University Libraries houses both the scholarly repository VTechWorks and the institutional data repository. Both repositories are seeing an increase in downloads, views, and Virginia Tech faculty who upload their work to share openly with the world.

Users from 122 countries visited or downloaded data from the Virginia Tech institutional data repository during FY23.

The repository logged more than 55,000 downloads and 90,000 views, with the most activity coming from the United States, United Kingdom, and Germany. Virginia Tech faculty are taking advantage of  University Libraries data services team to curate and upload 62 new datasets to the repository.

  “These numbers meet my expectations,” said Jon Petters, associate director for data management and curation services. “For dataset publications, it’s a big increase from where we were two years ago (at 37 data set uploads) when we migrated to our new repository platform. Now that we have data publication workflows that are positioned to scale up, I anticipate conducting further outreach this year toward increasing these dataset publication numbers in the future.”

    “Once we have a longer track record of existence we can expect to see our published datasets show up in reference lists for peer-reviewed research publications,” said Petters. “That’ll be interesting to track when the time comes!”
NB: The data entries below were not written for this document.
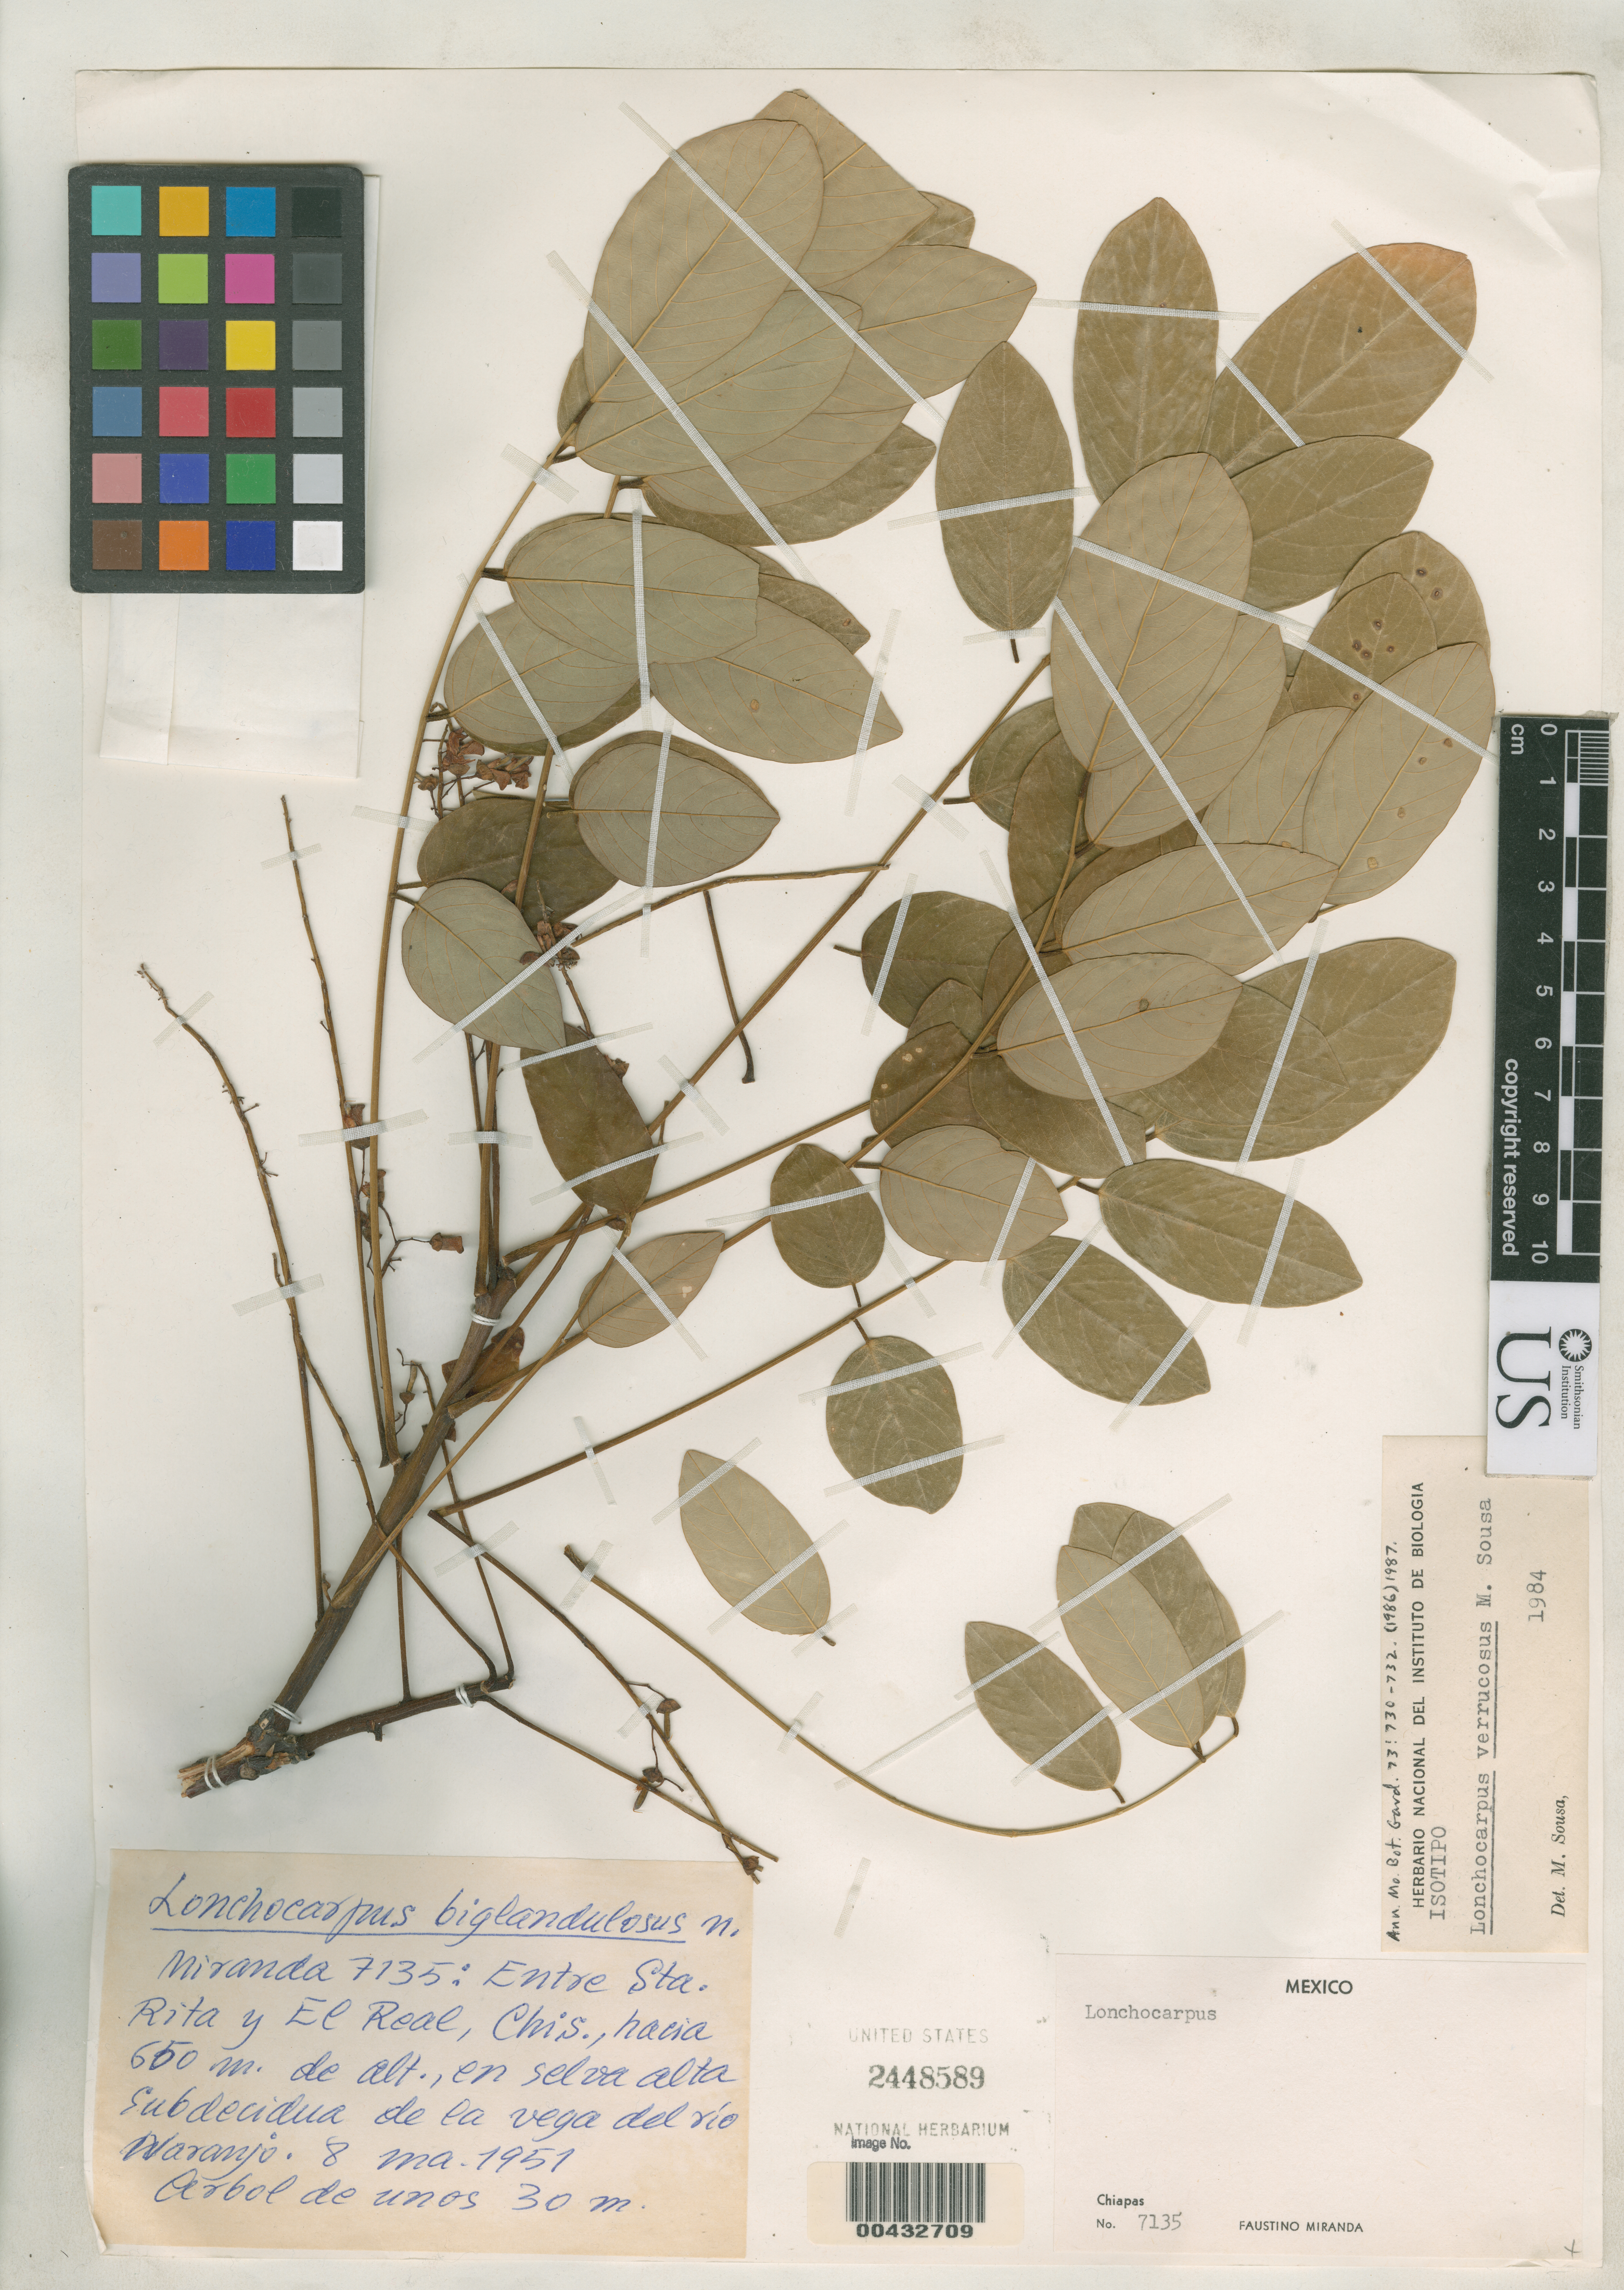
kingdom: Plantae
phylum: Tracheophyta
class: Magnoliopsida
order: Fabales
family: Fabaceae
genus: Lonchocarpus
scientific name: Lonchocarpus verrucosus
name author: M. Sousa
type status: Isotype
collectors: F. Miranda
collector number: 7135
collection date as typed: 08 May 1951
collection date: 1951-05-08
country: Mexico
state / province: Chiapas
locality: Entre Sta. Rita y El Real, en selva alta subdecidua de La Vega del Rio Naranjo.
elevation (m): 650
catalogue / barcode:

VTechWorks, Virginia Tech’s scholarly repository created in 2010, logged close to 17 million file downloads — a 196% usage increase from the previous year. The VTechWorks team also received a 230% increase in requests for embargoed electronic theses and dissertations (ETD) over the last year.

    “We get these daily from users all over the world and pass them on to the authors who can then decide to make the item public, share the file with the requestor, or deny the request,” said Philip Young, University Libraries’ institutional repository manager. “ETDs are usually embargoed because the authors are publishing papers or a book derived from the work.”